◆ **SOURCE MATERIAL**:

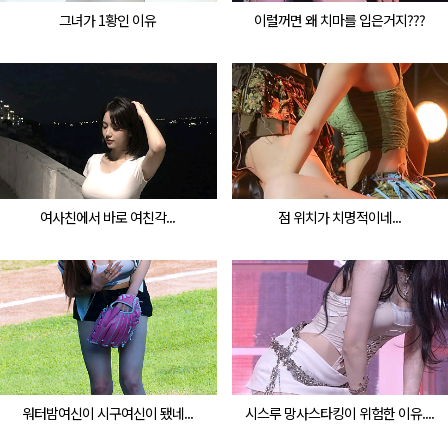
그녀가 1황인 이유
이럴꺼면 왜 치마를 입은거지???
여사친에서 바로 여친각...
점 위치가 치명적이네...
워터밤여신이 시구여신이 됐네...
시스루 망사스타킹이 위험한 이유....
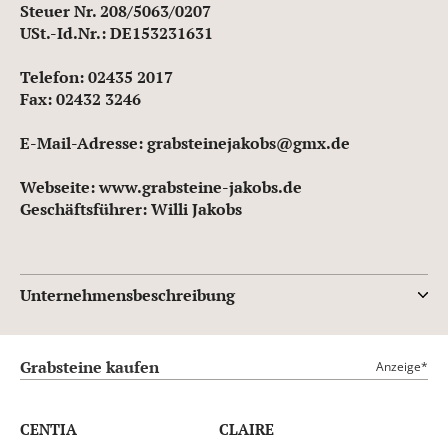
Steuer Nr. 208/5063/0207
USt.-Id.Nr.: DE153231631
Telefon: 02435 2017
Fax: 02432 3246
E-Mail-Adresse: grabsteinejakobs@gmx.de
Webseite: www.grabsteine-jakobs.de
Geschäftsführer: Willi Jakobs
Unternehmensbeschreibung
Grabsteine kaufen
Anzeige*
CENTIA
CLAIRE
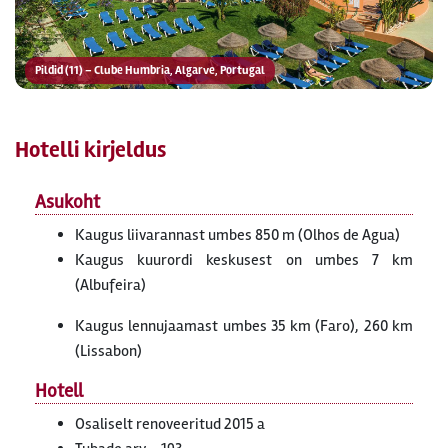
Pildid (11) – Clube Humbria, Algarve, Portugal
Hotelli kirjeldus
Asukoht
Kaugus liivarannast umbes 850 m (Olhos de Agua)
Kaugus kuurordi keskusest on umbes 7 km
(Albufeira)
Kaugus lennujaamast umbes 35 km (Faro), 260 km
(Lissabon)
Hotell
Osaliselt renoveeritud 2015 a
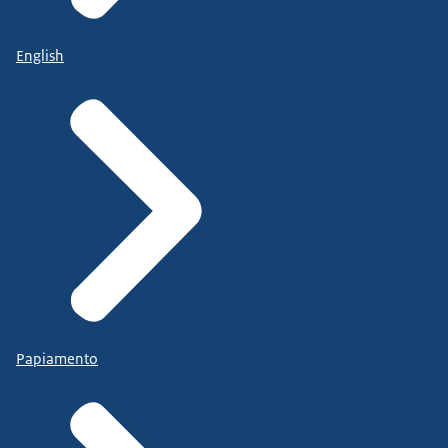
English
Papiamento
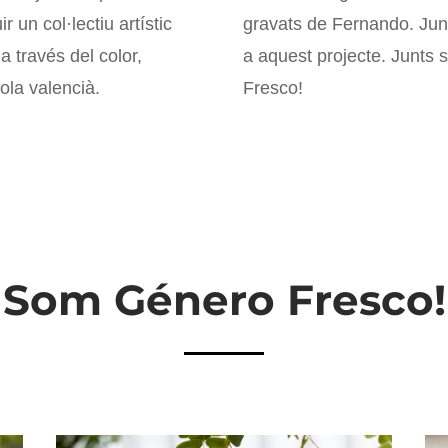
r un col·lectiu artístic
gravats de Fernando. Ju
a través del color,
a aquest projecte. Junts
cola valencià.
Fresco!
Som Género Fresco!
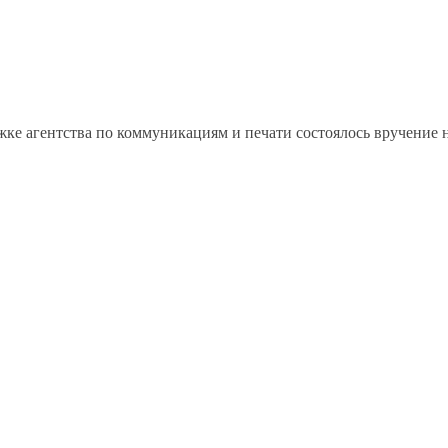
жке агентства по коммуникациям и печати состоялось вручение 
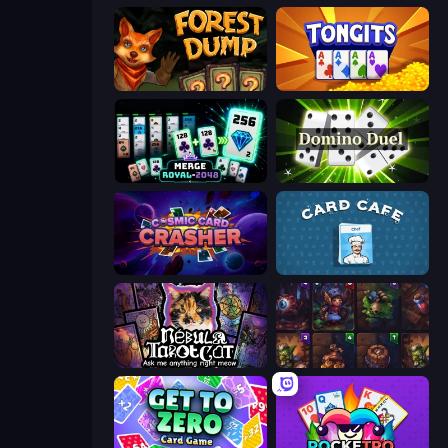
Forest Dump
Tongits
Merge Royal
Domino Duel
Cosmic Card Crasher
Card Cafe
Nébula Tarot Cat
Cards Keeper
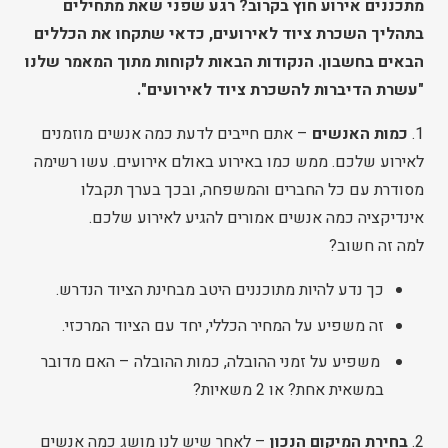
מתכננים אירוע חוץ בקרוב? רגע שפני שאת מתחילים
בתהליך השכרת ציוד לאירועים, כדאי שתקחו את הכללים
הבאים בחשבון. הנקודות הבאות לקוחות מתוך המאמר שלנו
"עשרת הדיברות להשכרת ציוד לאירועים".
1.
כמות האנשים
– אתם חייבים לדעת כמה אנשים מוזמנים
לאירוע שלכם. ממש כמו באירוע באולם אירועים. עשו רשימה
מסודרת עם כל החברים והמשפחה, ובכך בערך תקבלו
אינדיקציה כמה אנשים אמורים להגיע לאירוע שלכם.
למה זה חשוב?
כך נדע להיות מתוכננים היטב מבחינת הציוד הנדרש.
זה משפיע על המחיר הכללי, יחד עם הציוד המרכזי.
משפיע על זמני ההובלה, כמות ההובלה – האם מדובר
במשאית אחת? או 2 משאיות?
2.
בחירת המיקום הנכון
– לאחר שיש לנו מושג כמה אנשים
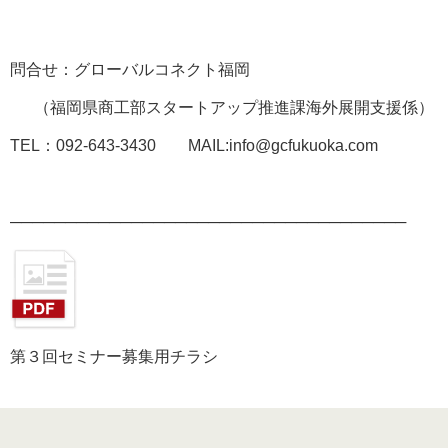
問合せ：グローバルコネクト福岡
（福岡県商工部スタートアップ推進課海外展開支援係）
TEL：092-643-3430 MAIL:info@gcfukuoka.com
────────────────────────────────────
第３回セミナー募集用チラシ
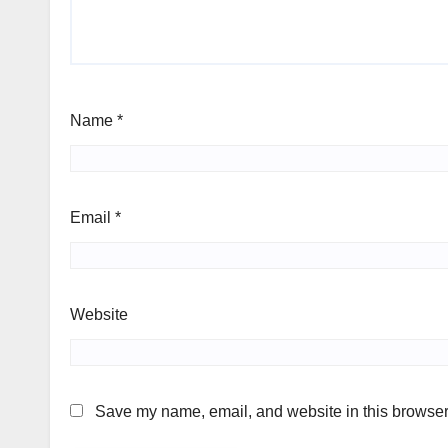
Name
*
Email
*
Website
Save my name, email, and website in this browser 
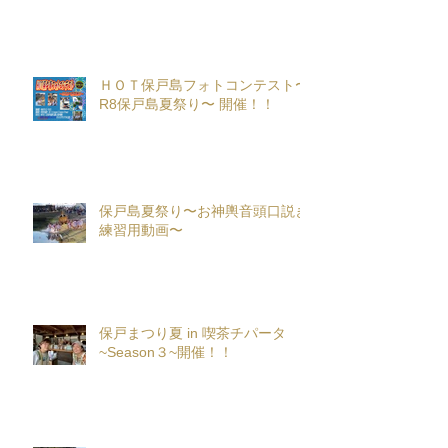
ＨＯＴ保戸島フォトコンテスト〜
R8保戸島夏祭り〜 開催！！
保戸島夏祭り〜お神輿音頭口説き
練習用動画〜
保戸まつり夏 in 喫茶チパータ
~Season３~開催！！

◆ **WHAT TO DO**: Rewrite all of the data above, swapping "Papiamento" for "Español" and keeping everything else the same. Leave out the picture lines.

◆ **RESPONSE TO THIS TASK**:
그녀가 1황인 이유
이럴꺼면 왜 치마를 입은거지???
여사친에서 바로 여친각...
점 위치가 치명적이네...
워터밤여신이 시구여신이 됐네...
시스루 망사스타킹이 위험한 이유....
Steuer Nr. 208/5063/0207
USt.-Id.Nr.: DE153231631
Telefon: 02435 2017
Fax: 02432 3246
E-Mail-Adresse: grabsteinejakobs@gmx.de
Webseite: www.grabsteine-jakobs.de
Geschäftsführer: Willi Jakobs
Unternehmensbeschreibung
Grabsteine kaufen
Anzeige*
CENTIA
CLAIRE
Pildid (11) – Clube Humbria, Algarve, Portugal
Hotelli kirjeldus
Asukoht
Kaugus liivarannast umbes 850 m (Olhos de Agua)
Kaugus kuurordi keskusest on umbes 7 km
(Albufeira)
Kaugus lennujaamast umbes 35 km (Faro), 260 km
(Lissabon)
Hotell
Osaliselt renoveeritud 2015 a
English
Español
r un col·lectiu artístic
gravats de Fernando. Ju
a través del color,
a aquest projecte. Junts
cola valencià.
Fresco!
Som Género Fresco!
жке агентства по коммуникациям и печати состоялось вручение 
Forest Dump
Tongits
Merge Royal
Domino Duel
Cosmic Card Crasher
Card Cafe
Nébula Tarot Cat
Cards Keeper
מתכננים אירוע חוץ בקרוב? רגע שפני שאת מתחילים
בתהליך השכרת ציוד לאירועים, כדאי שתקחו את הכללים
הבאים בחשבון. הנקודות הבאות לקוחות מתוך המאמר שלנו
"עשרת הדיברות להשכרת ציוד לאירועים".
1.
כמות האנשים
– אתם חייבים לדעת כמה אנשים מוזמנים
לאירוע שלכם. ממש כמו באירוע באולם אירועים. עשו רשימה
מסודרת עם כל החברים והמשפחה, ובכך בערך תקבלו
אינדיקציה כמה אנשים אמורים להגיע לאירוע שלכם.
למה זה חשוב?
כך נדע להיות מתוכננים היטב מבחינת הציוד הנדרש.
זה משפיע על המחיר הכללי, יחד עם הציוד המרכזי.
משפיע על זמני ההובלה, כמות ההובלה – האם מדובר
במשאית אחת? או 2 משאיות?
2.
בחירת המיקום הנכון
– לאחר שיש לנו מושג כמה אנשים
問合せ：グローバルコネクト福岡
（福岡県商工部スタートアップ推進課海外展開支援係）
TEL：092-643-3430 MAIL:info@gcfukuoka.com
────────────────────────────────────
第３回セミナー募集用チラシ
Name
*
Email
*
Website
Save my name, email, and website in this browser 
ＨＯＴ保戸島フォトコンテスト〜
R8保戸島夏祭り〜 開催！！
保戸島夏祭り〜お神輿音頭口説き
練習用動画〜
保戸まつり夏 in 喫茶チパータ
~Season３~開催！！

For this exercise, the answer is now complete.